发布时间:2018-12-27 09:00
【摘要】:现代语音技术和研究需要高精确度和高可靠性的语音分割。人工分割一直被认为是最为可靠和精确的方法。然而,人工分割方法不仅费时费力,还必须由语音专家来进行实施。在大数据时代,尤其针对大型语音库,这是一个致命的缺陷。因此,发展高精确度的自动语音分割技术,是十分必要的。最主要的自动语音分割技术,被称为强制校准。在此方法中,隐马尔可夫模型(HMM)被用于构建不同音素的语音模型。而语音信号被提取为一帧一组的特征向量。该模型可以得到音素间大概的语音边界,但结果不够准确。传统的基于隐马尔科夫模型的强制校准系统,在TIMIT语音库中,以20毫秒的容忍度来计算,精确度在80%?89%之间。迄今为止,许多方法被提出,用于改善基于隐马尔科夫的自动语音分割技术。一些研究人员认识到,基于隐马尔科夫的自动语音分割与人工语音分割之间的差别,是语音专家具有语音分割的相关知识。而模糊逻辑可以将此类知识,直观的转化为可用于计算机的模糊规则。但模糊规则需要专家精心设计,且无法保证规则的完备性。针对这些问题,提出一种更加合适的改善方法,是本研究的目的。自适应神经模糊推理系统(ANFIS)是一种结合神经网络与模糊推理系统的机器学习方法。与其他机器学习方法相比,它具有神经网络和模糊推理系统的优点,且具有较好的性能。其优点:实现简单,非线性,使用模糊推理规则,非常适合解决我们之前提到的问题。在本课题中,自适应神经模糊推理系统,被用于学习如何修正分割点位置,来补偿人工分割与机器分割间的差异和隐马尔科夫模型本身所产生的系统分割误差。整个实验分为两步:第一步,上下文无关的HMM被用于获得初始的语音边界。

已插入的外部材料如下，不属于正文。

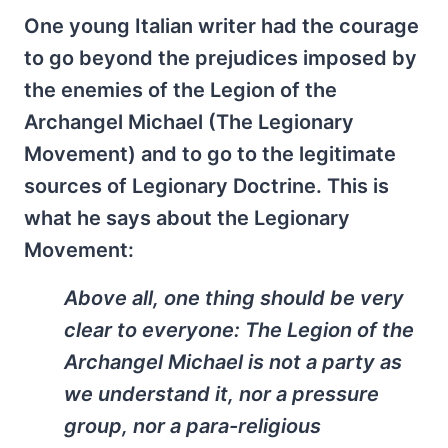
One young Italian writer had the courage
to go beyond the prejudices imposed by
the enemies of the Legion of the
Archangel Michael (The Legionary
Movement) and to go to the legitimate
sources of Legionary Doctrine. This is
what he says about the Legionary
Movement:
Above all, one thing should be very
clear to everyone: The Legion of the
Archangel Michael is not a party as
we understand it, nor a pressure
group, nor a para-religious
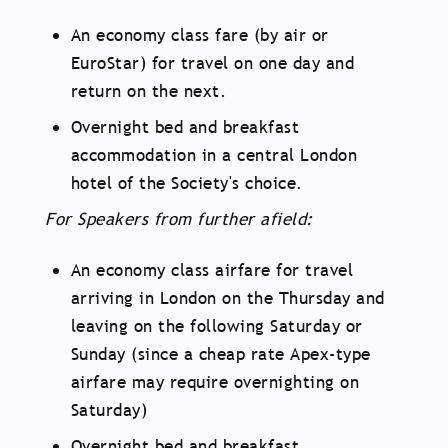
An economy class fare (by air or
EuroStar) for travel on one day and
return on the next.
Overnight bed and breakfast
accommodation in a central London
hotel of the Society's choice.
For Speakers from further afield:
An economy class airfare for travel
arriving in London on the Thursday and
leaving on the following Saturday or
Sunday (since a cheap rate Apex-type
airfare may require overnighting on
Saturday)
Overnight bed and breakfast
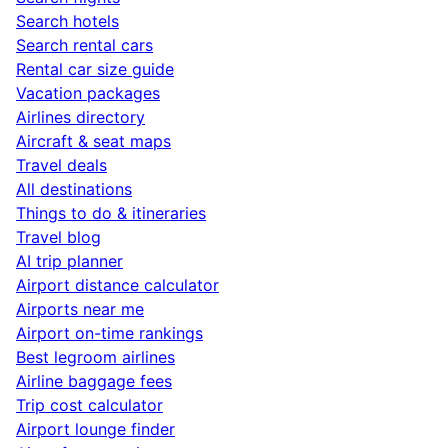
Search hotels
Search rental cars
Rental car size guide
Vacation packages
Airlines directory
Aircraft & seat maps
Travel deals
All destinations
Things to do & itineraries
Travel blog
AI trip planner
Airport distance calculator
Airports near me
Airport on-time rankings
Best legroom airlines
Airline baggage fees
Trip cost calculator
Airport lounge finder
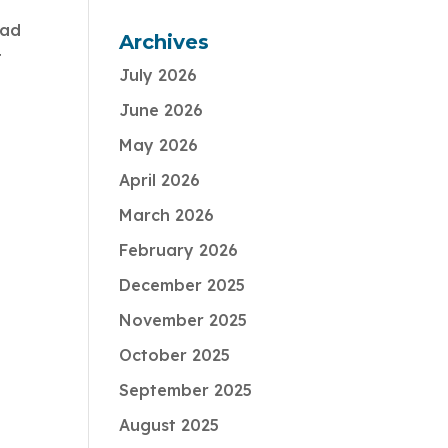
had
Archives
t
July 2026
June 2026
May 2026
April 2026
March 2026
February 2026
December 2025
November 2025
October 2025
September 2025
August 2025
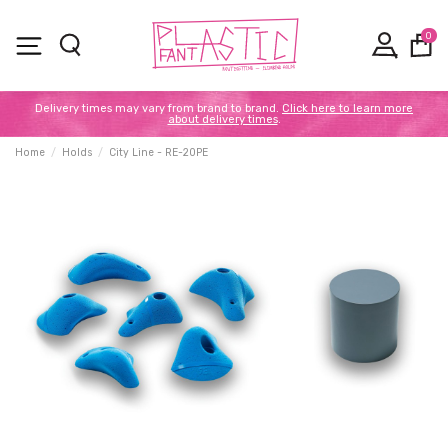
0
Delivery times may vary from brand to brand.
Click here to learn more
about delivery times
.
Home
Holds
City Line - RE-20PE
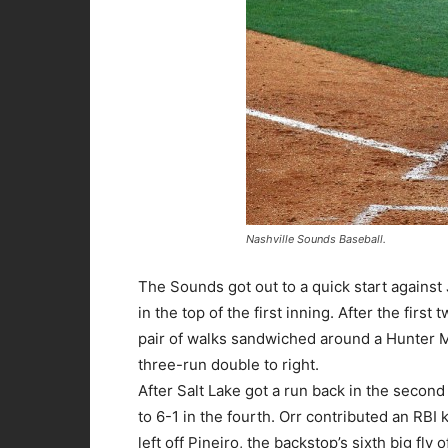
Nashville Sounds Baseball.
The Sounds got out to a quick start against 
in the top of the first inning. After the first
pair of walks sandwiched around a Hunter Mo
three-run double to right.
After Salt Lake got a run back in the second
to 6-1 in the fourth. Orr contributed an R
left off Pineiro, the backstop’s sixth big fly o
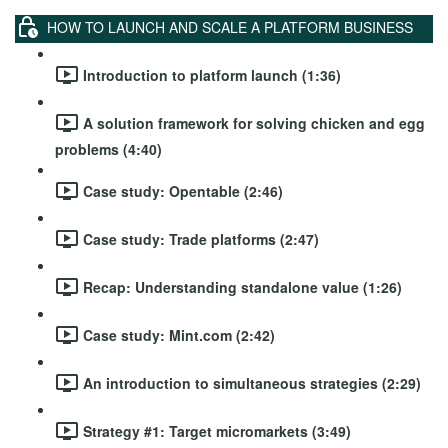
HOW TO LAUNCH AND SCALE A PLATFORM BUSINESS
Introduction to platform launch (1:36)
A solution framework for solving chicken and egg
problems (4:40)
Case study: Opentable (2:46)
Case study: Trade platforms (2:47)
Recap: Understanding standalone value (1:26)
Case study: Mint.com (2:42)
An introduction to simultaneous strategies (2:29)
Strategy #1: Target micromarkets (3:49)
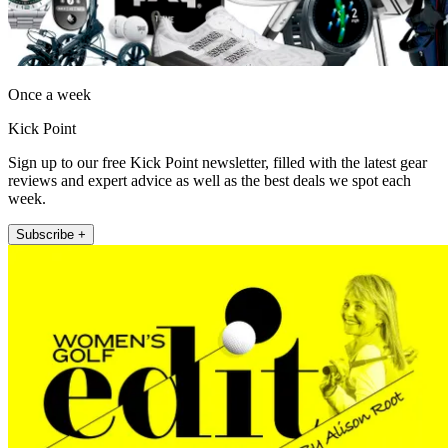
Once a week
Kick Point
Sign up to our free Kick Point newsletter, filled with the latest gear
reviews and expert advice as well as the best deals we spot each
week.
Subscribe +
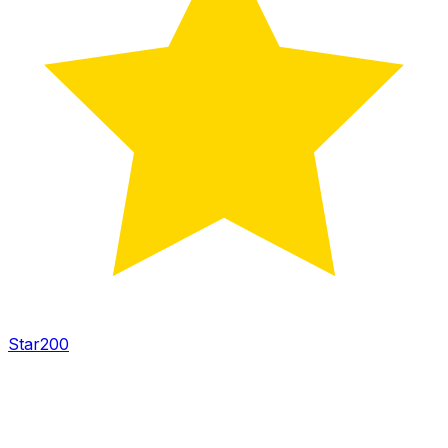
Star
200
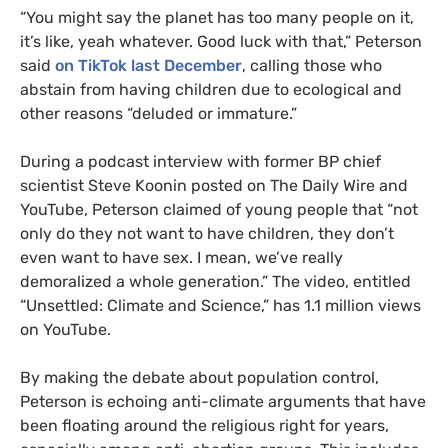
“You might say the planet has too many people on it,
it’s like, yeah whatever. Good luck with that,” Peterson
said
on TikTok last December
, calling those who
abstain from having children due to ecological and
other reasons “deluded or immature.”
During a podcast interview with former BP chief
scientist Steve Koonin posted on The Daily Wire and
YouTube, Peterson claimed of young people that “not
only do they not want to have children, they don’t
even want to have sex. I mean, we’ve really
demoralized a whole generation.” The video, entitled
“Unsettled: Climate and Science,” has 1.1 million views
on YouTube.
By making the debate about population control,
Peterson is echoing anti-climate arguments that have
been floating around the religious right for years,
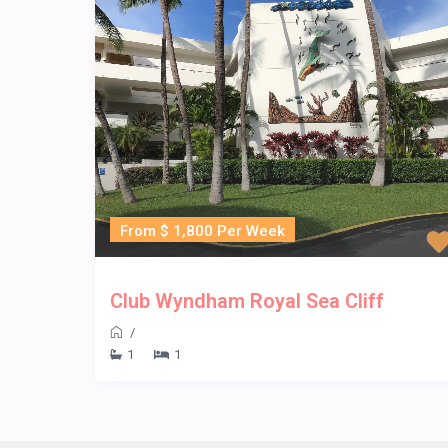
From $ 1,800 Per Week
Club Wyndham Royal Sea Cliff
/
1
1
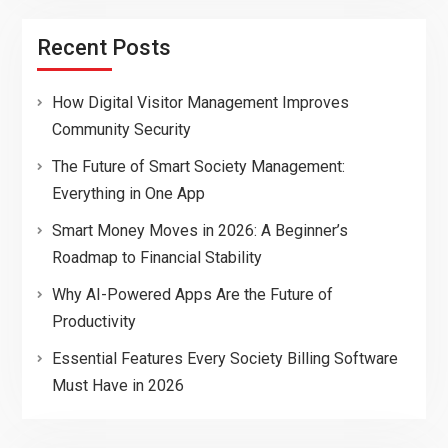
Recent Posts
How Digital Visitor Management Improves
Community Security
The Future of Smart Society Management:
Everything in One App
Smart Money Moves in 2026: A Beginner’s
Roadmap to Financial Stability
Why AI-Powered Apps Are the Future of
Productivity
Essential Features Every Society Billing Software
Must Have in 2026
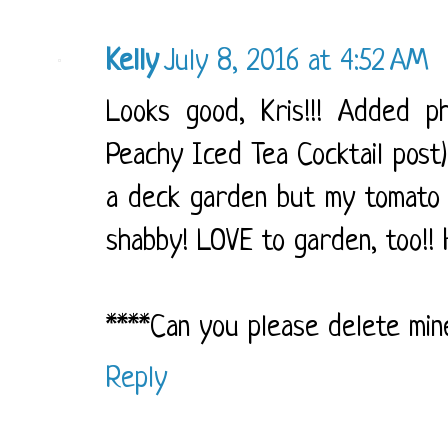
Kelly
July 8, 2016 at 4:52 AM
Looks good, Kris!!! Added ph
Peachy Iced Tea Cocktail post)
a deck garden but my tomato p
shabby! LOVE to garden, too!! H
****Can you please delete mine 
Reply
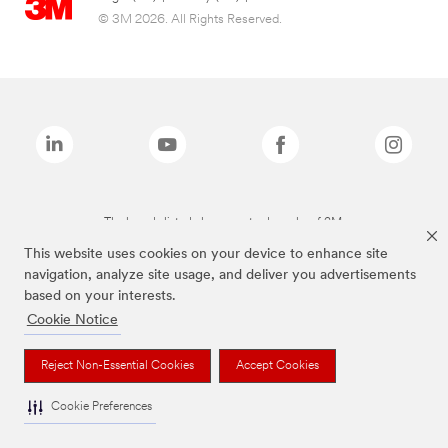
© 3M 2026. All Rights Reserved.
The brands listed above are trademarks of 3M.
This website uses cookies on your device to enhance site
navigation, analyze site usage, and deliver you advertisements
based on your interests.
Cookie Notice
Reject Non-Essential Cookies
Accept Cookies
Cookie Preferences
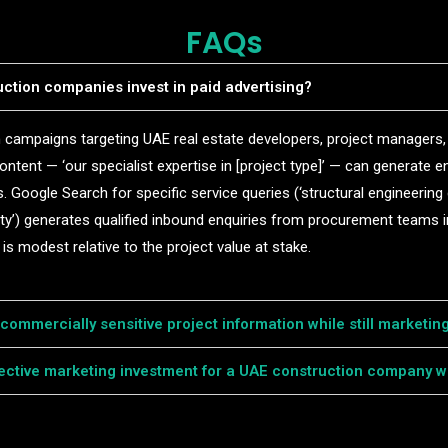
FAQs
ction companies invest in paid advertising?
In campaigns targeting UAE real estate developers, project managers
content — ‘our specialist expertise in [project type]’ — can generate e
 Google Search for specific service queries (‘structural engineering
ty’) generates qualified inbound enquiries from procurement teams i
is modest relative to the project value at stake.
ommercially sensitive project information while still marketing
fective marketing investment for a UAE construction company wi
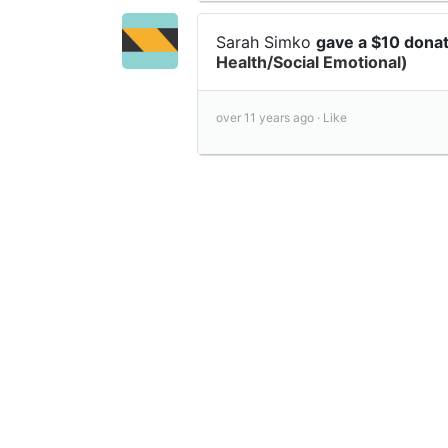
Sarah Simko
gave a $10 dona
Health/Social Emotional)
over 11 years ago ·
Like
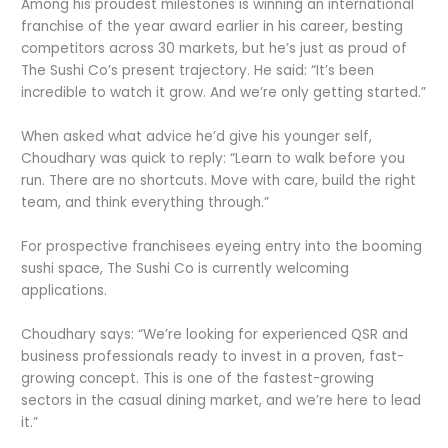
Among his proudest milestones is winning an international
franchise of the year award earlier in his career, besting
competitors across 30 markets, but he’s just as proud of
The Sushi Co’s present trajectory. He said: “It’s been
incredible to watch it grow. And we’re only getting started.”
When asked what advice he’d give his younger self,
Choudhary was quick to reply: “Learn to walk before you
run. There are no shortcuts. Move with care, build the right
team, and think everything through.”
For prospective franchisees eyeing entry into the booming
sushi space, The Sushi Co is currently welcoming
applications.
Choudhary says: “We’re looking for experienced QSR and
business professionals ready to invest in a proven, fast-
growing concept. This is one of the fastest-growing
sectors in the casual dining market, and we’re here to lead
it.”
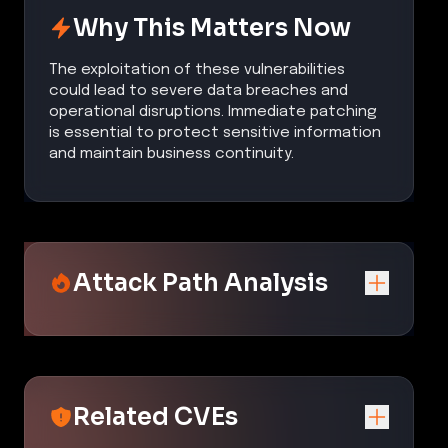
Why This Matters Now
The exploitation of these vulnerabilities
could lead to severe data breaches and
operational disruptions. Immediate patching
is essential to protect sensitive information
and maintain business continuity.
Attack Path Analysis
Related CVEs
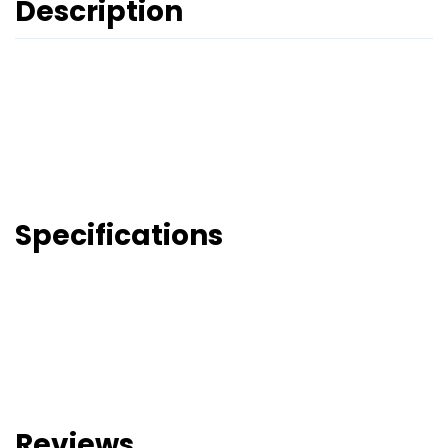
Description
Specifications
Reviews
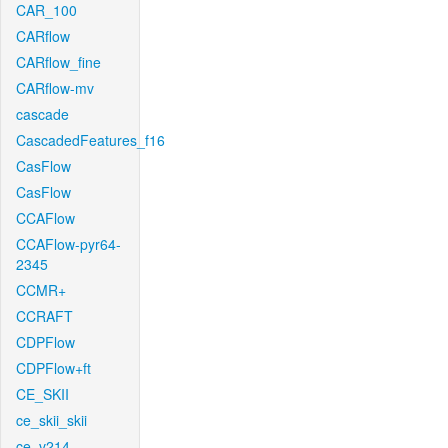
CAR_100
CARflow
CARflow_fine
CARflow-mv
cascade
CascadedFeatures_f16
CasFlow
CasFlow
CCAFlow
CCAFlow-pyr64-
2345
CCMR+
CCRAFT
CDPFlow
CDPFlow+ft
CE_SKII
ce_skii_skii
ce_v214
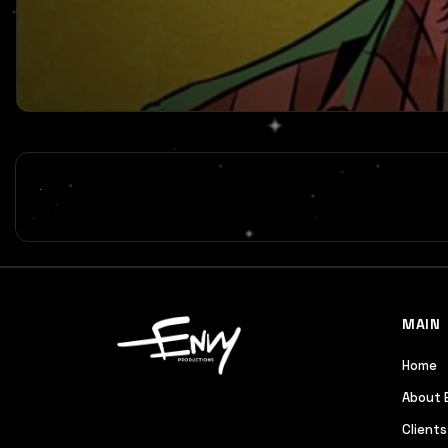
MAIN
Home
About 
Clients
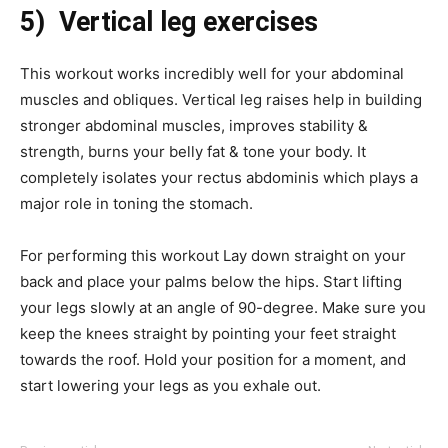
5) Vertical leg exercises
This workout works incredibly well for your abdominal
muscles and obliques. Vertical leg raises help in building
stronger abdominal muscles, improves stability &
strength, burns your belly fat & tone your body. It
completely isolates your rectus abdominis which plays a
major role in toning the stomach.
For performing this workout Lay down straight on your
back and place your palms below the hips. Start lifting
your legs slowly at an angle of 90-degree. Make sure you
keep the knees straight by pointing your feet straight
towards the roof. Hold your position for a moment, and
start lowering your legs as you exhale out.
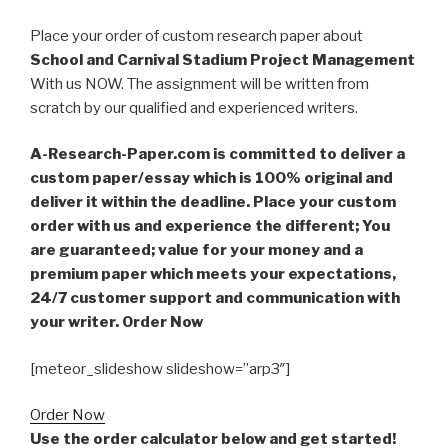
Place your order of custom research paper about
School and Carnival Stadium Project Management
With us NOW. The assignment will be written from
scratch by our qualified and experienced writers.
A-Research-Paper.com is committed to deliver a
custom paper/essay which is 100% original and
deliver it within the deadline. Place your custom
order with us and experience the different; You
are guaranteed; value for your money and a
premium paper which meets your expectations,
24/7 customer support and communication with
your writer. Order Now
[meteor_slideshow slideshow=”arp3″]
Order Now
Use the order calculator below and get started!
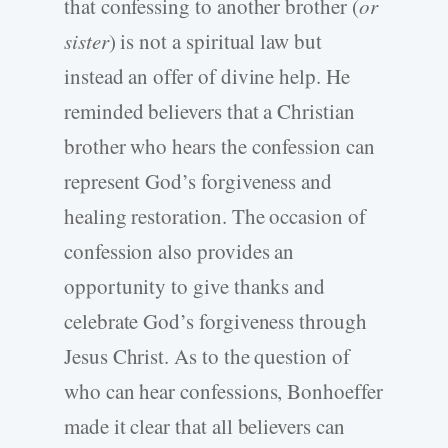
that confessing to another brother (
or
sister
) is not a spiritual law but
instead an offer of divine help. He
reminded believers that a Christian
brother who hears the confession can
represent God’s forgiveness and
healing restoration. The occasion of
confession also provides an
opportunity to give thanks and
celebrate God’s forgiveness through
Jesus Christ. As to the question of
who can hear confessions, Bonhoeffer
made it clear that all believers can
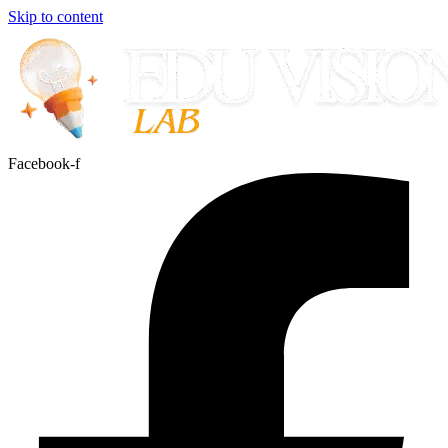
Skip to content
Facebook-f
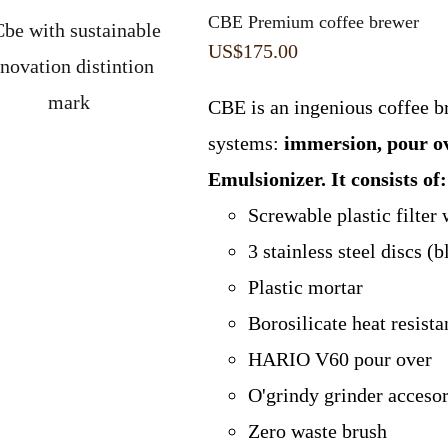
CBE Premium coffee brewer
US$
175.00
CBE is an ingenious coffee b
systems:
immersion, pour o
Emulsionizer.
It consists of:
Screwable plastic filter 
3 stainless steel discs 
Plastic mortar
Borosilicate heat resist
HARIO V60 pour over
O'grindy grinder acceso
Zero waste brush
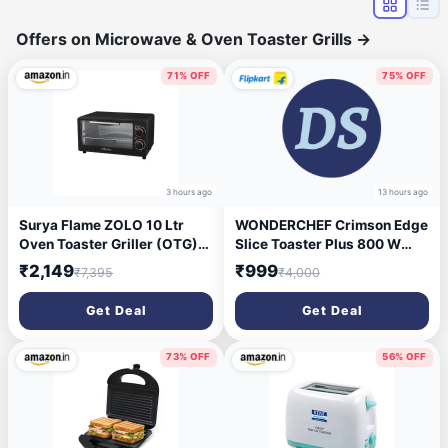
Offers on Microwave & Oven Toaster Grills
→
71% OFF
75% OFF
3 hours ago
13 hours ago
Surya Flame ZOLO 10 Ltr
WONDERCHEF Crimson Edge
Oven Toaster Griller (OTG)
Slice Toaster Plus 800 W
Black - with Rotisserie,Auto-
Pop Up Toaster (Red)
₹2,149
₹999
₹7,395
₹4,000
Shut Off, Heat-Resistant
Tempered Glass, Multi-
Get Deal
Get Deal
Stage Heat Selection | Bake,
Grill, Roast | Easy clean
73% OFF
56% OFF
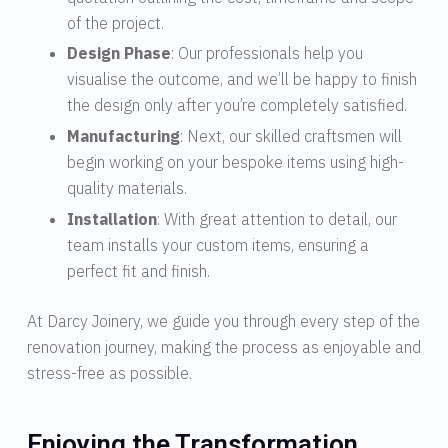
of the project.
Design Phase
: Our professionals help you
visualise the outcome, and we’ll be happy to finish
the design only after you’re completely satisfied.
Manufacturing
: Next, our skilled craftsmen will
begin working on your bespoke items using high-
quality materials.
Installation
: With great attention to detail, our
team installs your custom items, ensuring a
perfect fit and finish.
At Darcy Joinery, we guide you through every step of the
renovation journey, making the process as enjoyable and
stress-free as possible.
Enjoying the Transformation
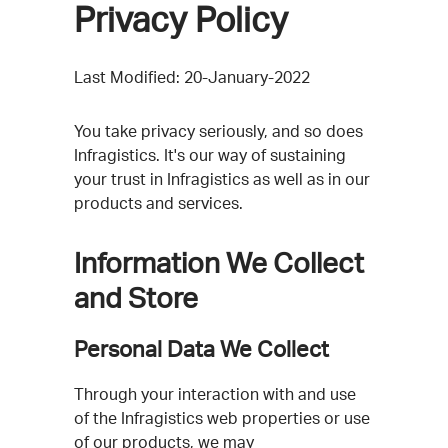
Privacy Policy
Last Modified: 20-January-2022
You take privacy seriously, and so does
Infragistics. It's our way of sustaining
your trust in Infragistics as well as in our
products and services.
Information We Collect
and Store
Personal Data We Collect
Through your interaction with and use
of the Infragistics web properties or use
of our products, we may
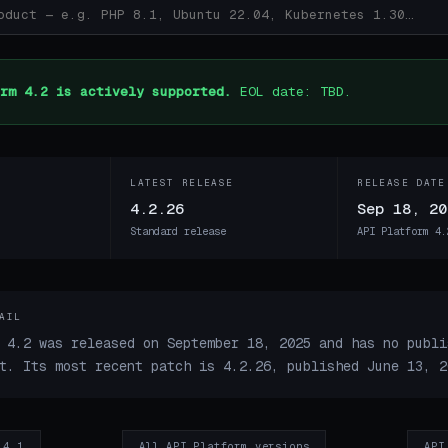
rm 4.2 is actively supported.
EOL date: TBD.
LATEST RELEASE
RELEASE DATE
4.2.26
Sep 18, 20
Standard release
API Platform 4.
AIL
 4.2 was released on September 18, 2025 and has no publi
t. Its most recent patch is 4.2.26, published June 13, 2
 4.1
All API Platform versions
API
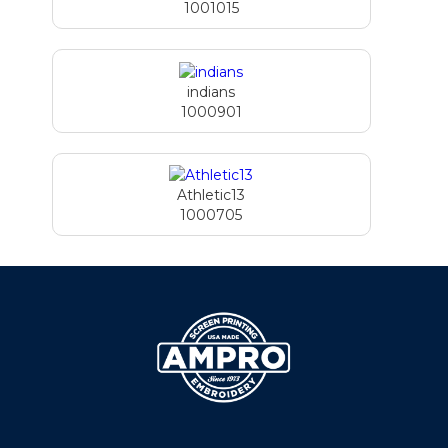
1001015
indians
1000901
Athletic13
1000705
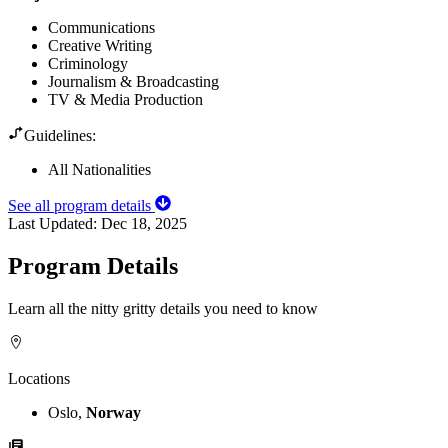
Communications
Creative Writing
Criminology
Journalism & Broadcasting
TV & Media Production
Guidelines:
All Nationalities
See all program details
Last Updated:
Dec 18, 2025
Program Details
Learn all the nitty gritty details you need to know
Locations
Oslo,
Norway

第二步,训练好的自适应神经模糊推理系统用于修正第一步所得到的分割边界。实验使用TIMIT数据库。实验的结果表明,自适应神经模糊推理系统,可以显著的提高,基于隐马尔科夫的自动语音分割技术精确度。在TIMIT语音库中,以20毫秒容忍度为评价标准,自适应神经模糊推理系统使得精确度从86.25%提高92.08%。这也证明了自适应神经模糊推理系统在语音分割中的有效性。此外,我们的方法更加易于构建和应用。未来,我们要继续提高系统精确度,并将其应用于其它数据库。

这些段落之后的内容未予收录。